Mortagne sur Gironde un típico pueblo sobre el estuario del río Garonne


Pero hacia el norte , aún nos esperan cosas interesantes en esta Charente Maritime: La isla de Olerón y la isla de Ré . La primera es más grande y accesible que la segunda, ya que para entrar en Ré hay que pagar un peaje que este año era de 17 euros, es decir, una vez que entras , ya te quedas. Si entras a pie o en bicicleta no pagas. La Ille de Oleron en cambio es más acogedora con su puente de 3 km gratis y de fácil acceso desde Marenne, un lugar famosísimo por producir las ostras más grandes de Francia.

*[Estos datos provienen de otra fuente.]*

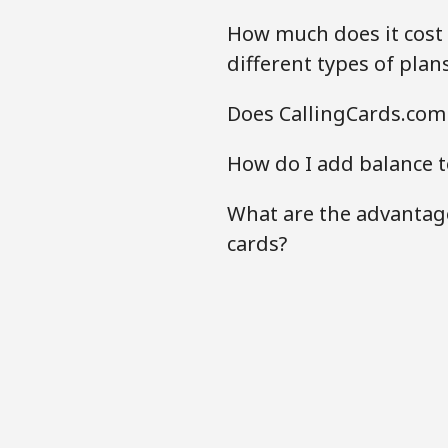
How much does it cost 
different types of plan
Does CallingCards.com 
How do I add balance t
What are the advantage
cards?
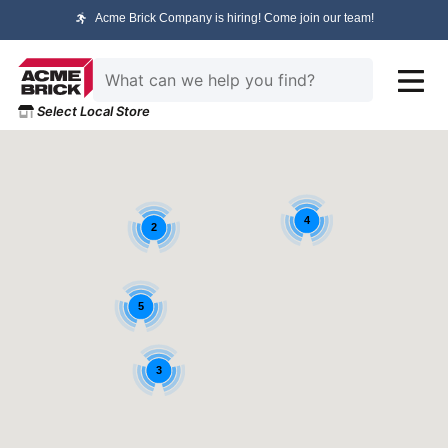
Acme Brick Company is hiring! Come join our team!
Select Local Store
4
2
5
3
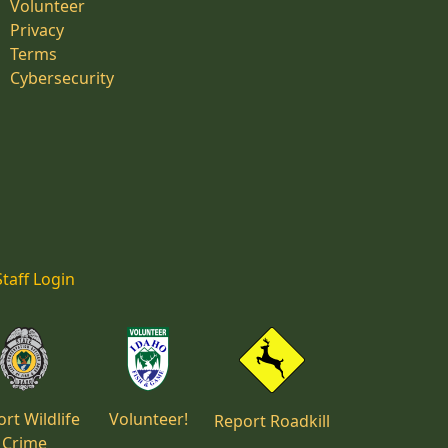
Volunteer
Privacy
Terms
Cybersecurity
Staff Login
rt Wildlife
Volunteer!
Report Roadkill
Crime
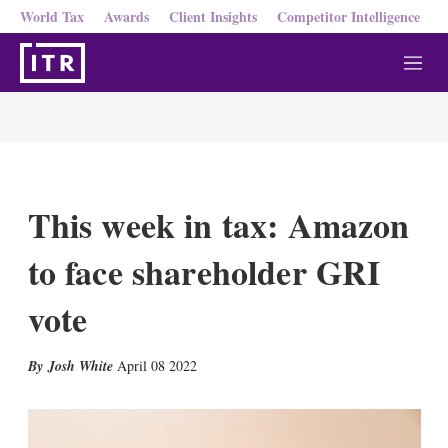
World Tax
Awards
Client Insights
Competitor Intelligence
M
e
n
u
This week in tax: Amazon
to face shareholder GRI
vote
X
L
E
S
Josh White
April 08 2022
i
m
h
n
a
o
k
i
w
e
l
m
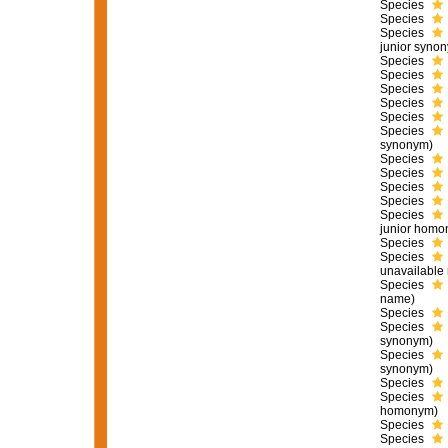
Species
Species
Species
junior syno
Species
Species
Species
Species
Species
Species
synonym)
Species
Species
Species
Species
Species
junior homo
Species
Species
unavailable
Species
name)
Species
Species
synonym)
Species
synonym)
Species
Species
homonym)
Species
Species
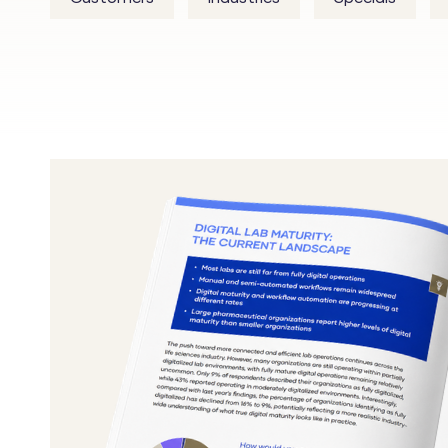
From
Experimentation
to
Agentic:
What
the
Future
Lab
Looks
Like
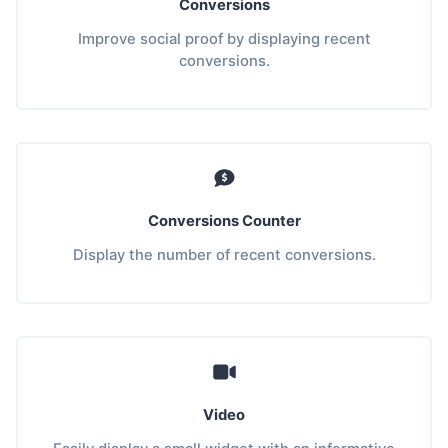
Conversions
Improve social proof by displaying recent
conversions.
Conversions Counter
Display the number of recent conversions.
Video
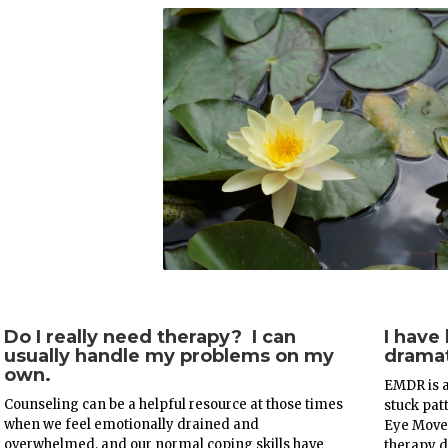
Do I really need therapy? I can
I have
usually handle my problems on my
dramat
own.
EMDR is a
Counseling can be a helpful resource at those times
stuck pat
when we feel emotionally drained and
Eye Move
overwhelmed, and our normal coping skills have
therapy d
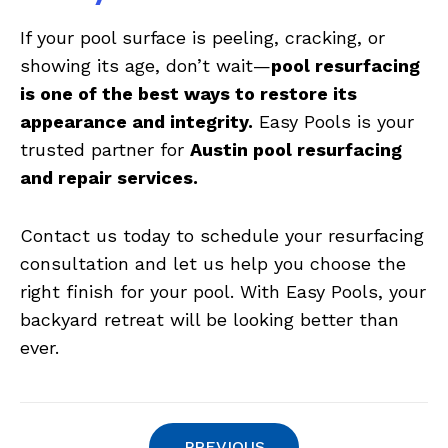
If your pool surface is peeling, cracking, or
showing its age, don’t wait—
pool resurfacing
is one of the best ways to restore its
appearance and integrity.
Easy Pools is your
trusted partner for
Austin pool resurfacing
and repair services.
Contact us today to schedule your resurfacing
consultation and let us help you choose the
right finish for your pool. With Easy Pools, your
backyard retreat will be looking better than
ever.
PREVIOUS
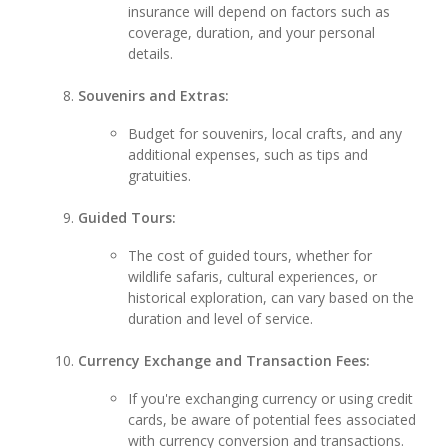
insurance will depend on factors such as
coverage, duration, and your personal
details.
Souvenirs and Extras:
Budget for souvenirs, local crafts, and any
additional expenses, such as tips and
gratuities.
Guided Tours:
The cost of guided tours, whether for
wildlife safaris, cultural experiences, or
historical exploration, can vary based on the
duration and level of service.
Currency Exchange and Transaction Fees:
If you're exchanging currency or using credit
cards, be aware of potential fees associated
with currency conversion and transactions.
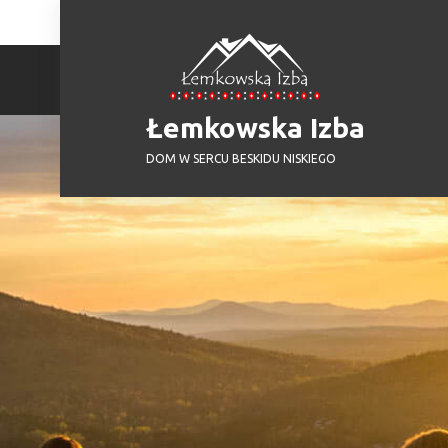
Skip
to
content
Łemkowska Izba
DOM W SERCU BESKIDU NISKIEGO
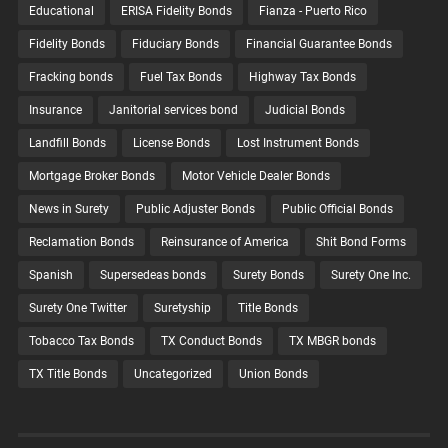
Educational
ERISA Fidelity Bonds
Fianza - Puerto Rico
Fidelity Bonds
Fiduciary Bonds
Financial Guarantee Bonds
Fracking bonds
Fuel Tax Bonds
Highway Tax Bonds
Insurance
Janitorial services bond
Judicial Bonds
Landfill Bonds
License Bonds
Lost Instrument Bonds
Mortgage Broker Bonds
Motor Vehicle Dealer Bonds
News in Surety
Public Adjuster Bonds
Public Official Bonds
Reclamation Bonds
Reinsurance of America
Shit Bond Forms
Spanish
Supersedeas bonds
Surety Bonds
Surety One Inc.
Surety One Twitter
Suretyship
Title Bonds
Tobacco Tax Bonds
TX Conduct Bonds
TX MBGR bonds
TX Title Bonds
Uncategorized
Union Bonds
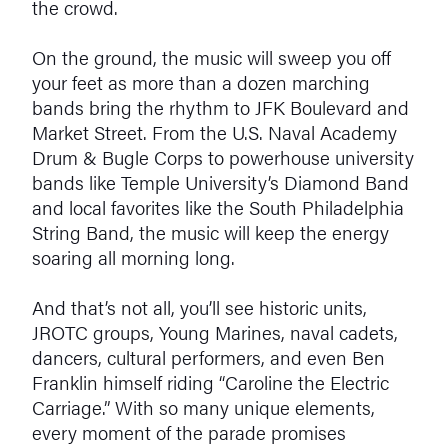
the crowd.
On the ground, the music will sweep you off
your feet as more than a dozen marching
bands bring the rhythm to JFK Boulevard and
Market Street. From the U.S. Naval Academy
Drum & Bugle Corps to powerhouse university
bands like Temple University’s Diamond Band
and local favorites like the South Philadelphia
String Band, the music will keep the energy
soaring all morning long.
And that’s not all, you’ll see historic units,
JROTC groups, Young Marines, naval cadets,
dancers, cultural performers, and even Ben
Franklin himself riding “Caroline the Electric
Carriage.” With so many unique elements,
every moment of the parade promises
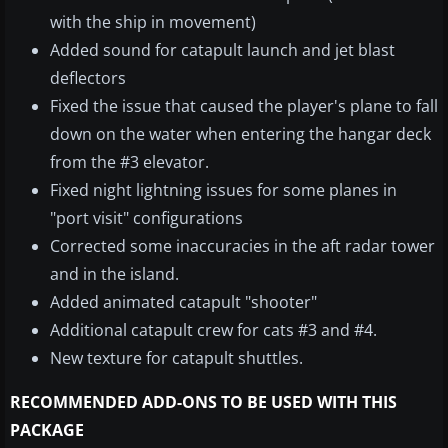
with the ship in movement)
Added sound for catapult launch and jet blast
deflectors
Fixed the issue that caused the player's plane to fall
down on the water when entering the hangar deck
from the #3 elevator.
Fixed night lightning issues for some planes in
"port visit" configurations
Corrected some inaccuracies in the aft radar tower
and in the island.
Added animated catapult "shooter"
Additional catapult crew for cats #3 and #4.
New texture for catapult shuttles.
RECOMMENDED ADD-ONS TO BE USED WITH THIS
PACKAGE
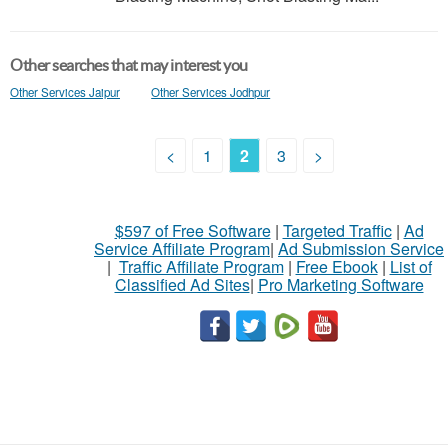
Other searches that may interest you
Other Services Jaipur
Other Services Jodhpur
<
1
2
3
>
$597 of Free Software
|
Targeted Traffic
|
Ad
Service Affiliate Program
|
Ad Submission Service
|
Traffic Affiliate Program
|
Free Ebook
|
List of
Classified Ad Sites
|
Pro Marketing Software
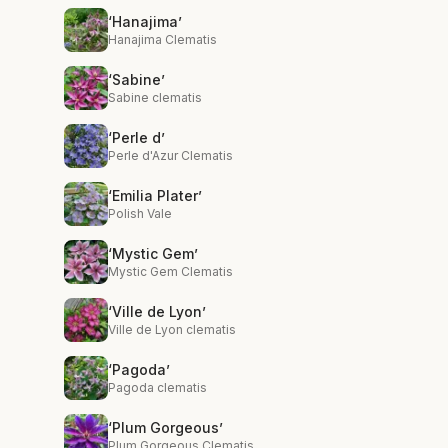
‘Hanajima’
Hanajima Clematis
‘Sabine’
Sabine clematis
‘Perle d’
Perle d'Azur Clematis
‘Emilia Plater’
Polish Vale
‘Mystic Gem’
Mystic Gem Clematis
‘Ville de Lyon’
Ville de Lyon clematis
‘Pagoda’
Pagoda clematis
‘Plum Gorgeous’
Plum Gorgeous Clematis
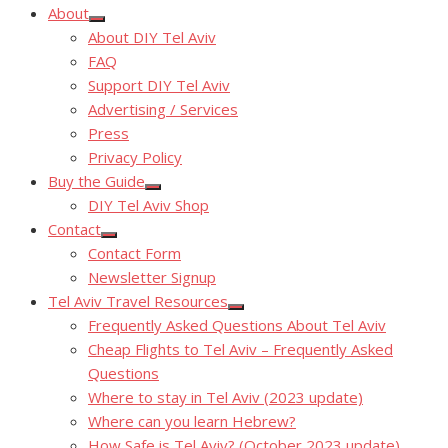
About
Show
About DIY Tel Aviv
sub
menu
FAQ
Support DIY Tel Aviv
Advertising / Services
Press
Privacy Policy
Buy the Guide
Show
DIY Tel Aviv Shop
sub
menu
Contact
Show
Contact Form
sub
menu
Newsletter Signup
Tel Aviv Travel Resources
Show
Frequently Asked Questions About Tel Aviv
sub
menu
Cheap Flights to Tel Aviv – Frequently Asked
Questions
Where to stay in Tel Aviv (2023 update)
Where can you learn Hebrew?
How Safe is Tel Aviv? (October 2023 update)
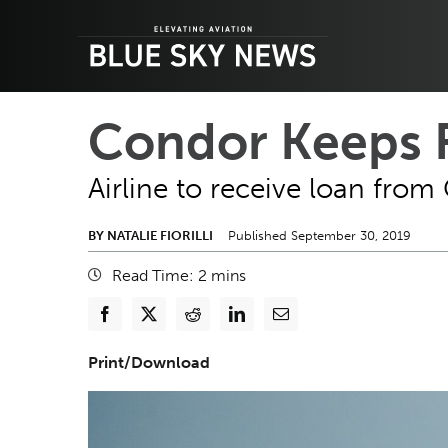
Skip
to
content
Condor Keeps F
Airline to receive loan fro
BY NATALIE FIORILLI
Published September 30, 2019
Read Time:
2
mins
Print/Download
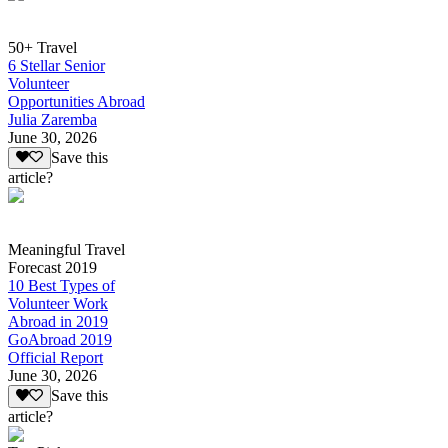
50+ Travel
6 Stellar Senior
Volunteer
Opportunities Abroad
Julia Zaremba
June 30, 2026
Save this
article?
Meaningful Travel
Forecast 2019
10 Best Types of
Volunteer Work
Abroad in 2019
GoAbroad 2019
Official Report
June 30, 2026
Save this
article?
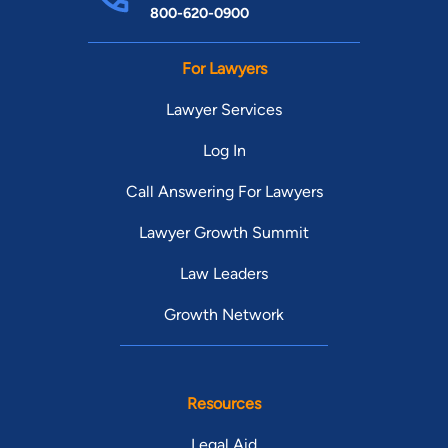
800-620-0900
For Lawyers
Lawyer Services
Log In
Call Answering For Lawyers
Lawyer Growth Summit
Law Leaders
Growth Network
Resources
Legal Aid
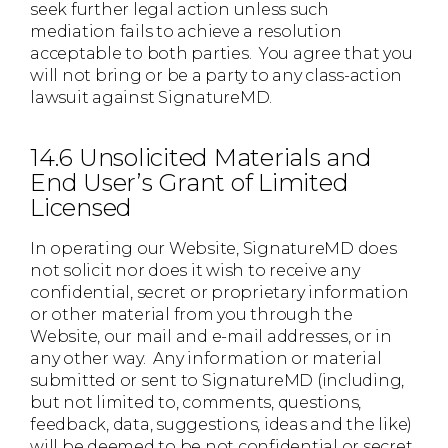
seek further legal action unless such
mediation fails to achieve a resolution
acceptable to both parties. You agree that you
will not bring or be a party to any class-action
lawsuit against SignatureMD.
14.6 Unsolicited Materials and
End User’s Grant of Limited
Licensed
In operating our Website, SignatureMD does
not solicit nor does it wish to receive any
confidential, secret or proprietary information
or other material from you through the
Website, our mail and e-mail addresses, or in
any other way. Any information or material
submitted or sent to SignatureMD (including,
but not limited to, comments, questions,
feedback, data, suggestions, ideas and the like)
will be deemed to be not confidential or secret.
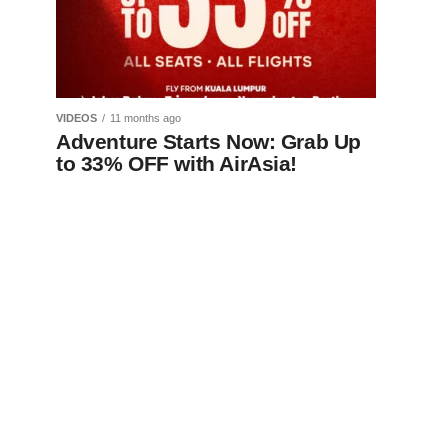
VIDEOS
11 months ago
Adventure Starts Now: Grab Up
to 33% OFF with AirAsia!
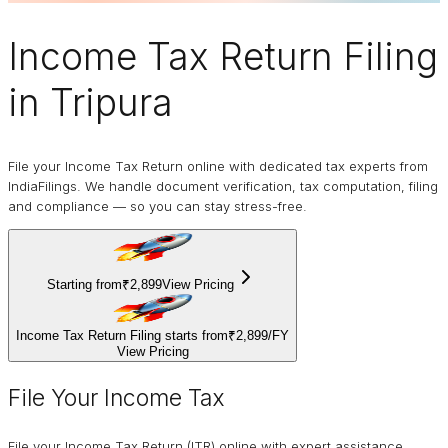
Income Tax Return Filing
in Tripura
File your Income Tax Return online with dedicated tax experts from
IndiaFilings. We handle document verification, tax computation, filing
and compliance — so you can stay stress-free.
Starting from
₹2,899
View Pricing
Income Tax Return Filing starts from
₹2,899
/
FY
View Pricing
File Your Income Tax
File your Income Tax Return (ITR) online with expert assistance.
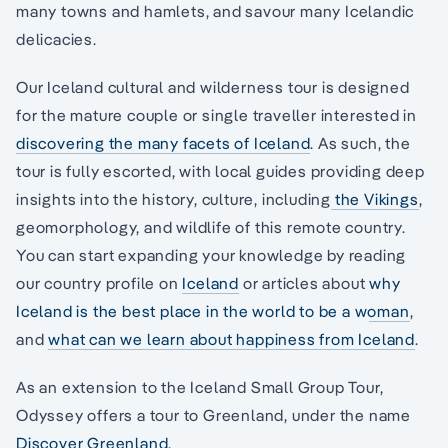
many towns and hamlets, and savour many Icelandic
delicacies.
Our Iceland cultural and wilderness tour is designed
for the mature couple or single traveller interested in
discovering the many facets of Iceland
. As such, the
tour is fully escorted, with local guides providing deep
insights into the history, culture, including
the Vikings
,
geomorphology, and wildlife of this remote country.
You can start expanding your knowledge by reading
our country profile on
Iceland
or articles about
why
Iceland is the best place in the world to be a woman
,
and
what can we learn about happiness from Iceland
.
As an extension to the Iceland Small Group Tour,
Odyssey offers a tour to Greenland, under the name
Discover Greenland
.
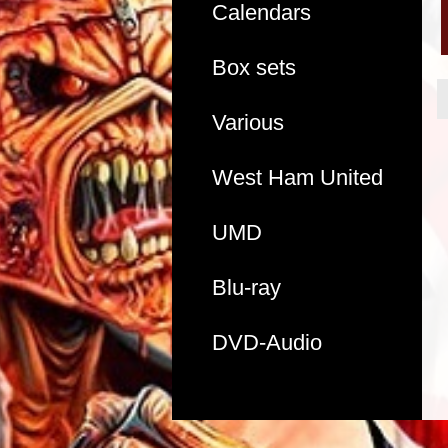
Calendars
Box sets
Various
West Ham United
UMD
Blu-ray
DVD-Audio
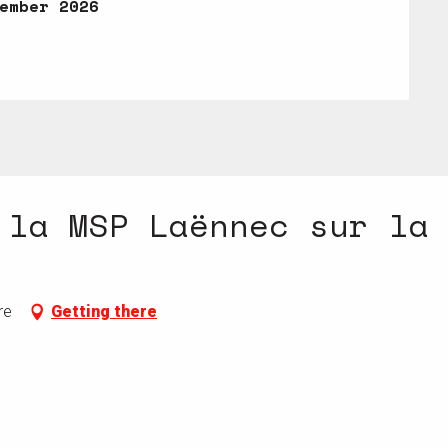
ember 2026
ember 2026
 la MSP Laënnec sur la
re
Getting there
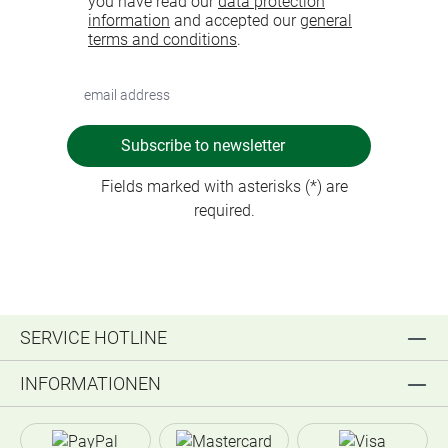
you have read our
data protection
information
and accepted our
general
terms and conditions
.
Subscribe to newsletter
Fields marked with asterisks (*) are
required.
SERVICE HOTLINE
INFORMATIONEN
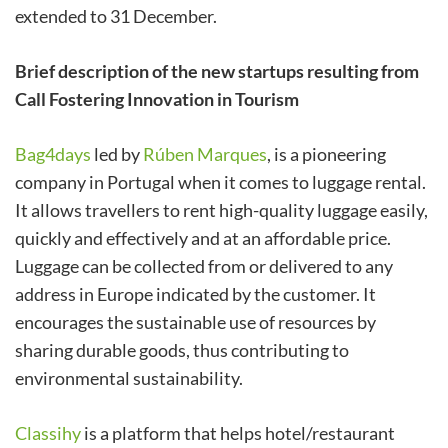
extended to 31 December.
Brief description of the new startups resulting from
Call Fostering Innovation in Tourism
Bag4days
led by
Rúben Marques
, is a pioneering
company in Portugal when it comes to luggage rental.
It allows travellers to rent high-quality luggage easily,
quickly and effectively and at an affordable price.
Luggage can be collected from or delivered to any
address in Europe indicated by the customer. It
encourages the sustainable use of resources by
sharing durable goods, thus contributing to
environmental sustainability.
Classihy
is a platform that helps hotel/restaurant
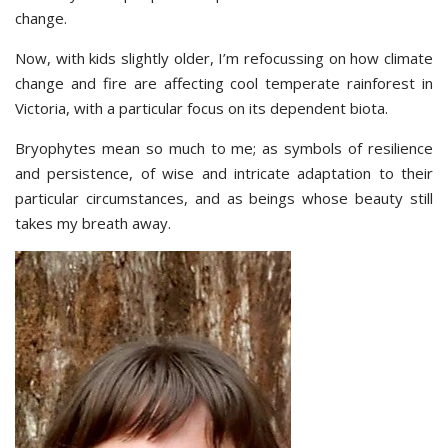
change.
Now, with kids slightly older, I’m refocussing on how climate
change and fire are affecting cool temperate rainforest in
Victoria, with a particular focus on its dependent biota.
Bryophytes mean so much to me; as symbols of resilience
and persistence, of wise and intricate adaptation to their
particular circumstances, and as beings whose beauty still
takes my breath away.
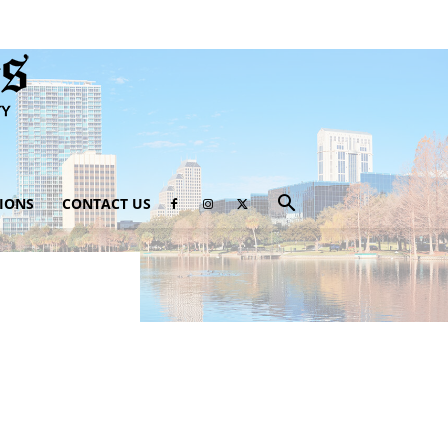
IONS
CONTACT US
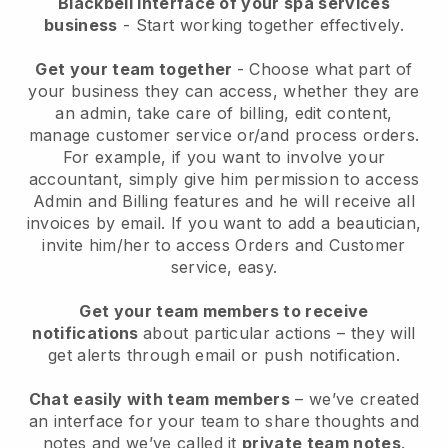
Blackbell interface of your spa services
business
- Start working together effectively.
Get your team together
- Choose what part of
your business they can access, whether they are
an admin, take care of billing, edit content,
manage customer service or/and process orders.
For example, if you want to involve your
accountant, simply give him permission to access
Admin and Billing features and he will receive all
invoices by email.
If you want to add a beautician
,
invite him/her to access Orders and Customer
service, easy.
Get your team members to receive
notifications
about particular actions – they will
get alerts through email or push notification.
Chat easily with team members
– we’ve created
an interface for your team to share thoughts and
notes and we’ve called it
private team notes
.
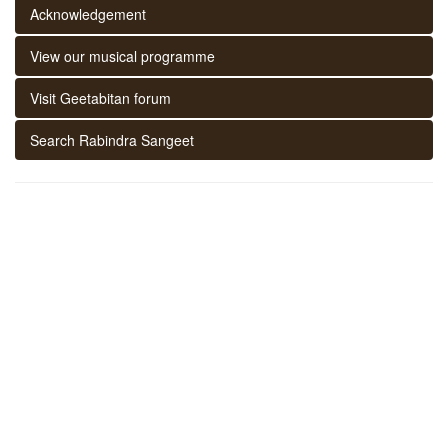
Acknowledgement
View our musical programme
Visit Geetabitan forum
Search Rabindra Sangeet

Típica cabaña dedicada a la Ostricultura en la Isla de Oleron

Una calle de Saint Martin de Ré 


Toda esta zona está aboslutamente determinada por la Ostricultura, que no sólo determina su economía sino la fisonomía de la isla, con sus viveros, con una construcción particular, y la determinación gastronómica, que uno no puede irse de estas islas sin aventurarse a probarlas.

Todo ésto será objeto del siguiente post.

PAIS VASCO FRANCÉS
Nos hemos dejado también en el tintero los encantos de la costa vasco francesa, con sus renombradas St. Jean de Luz y Biarritz por la costa, sin olvidar la maravillosa capital de departamento: Bayona.

Esta zona se diferencia notoriamente de las anteriores, ya que lo vasco genera una cultura específica, acaso más afin con España, no sólo en la gastronomía como también en sus fiestas. Y obviamente serán objeto de un post diferenciado.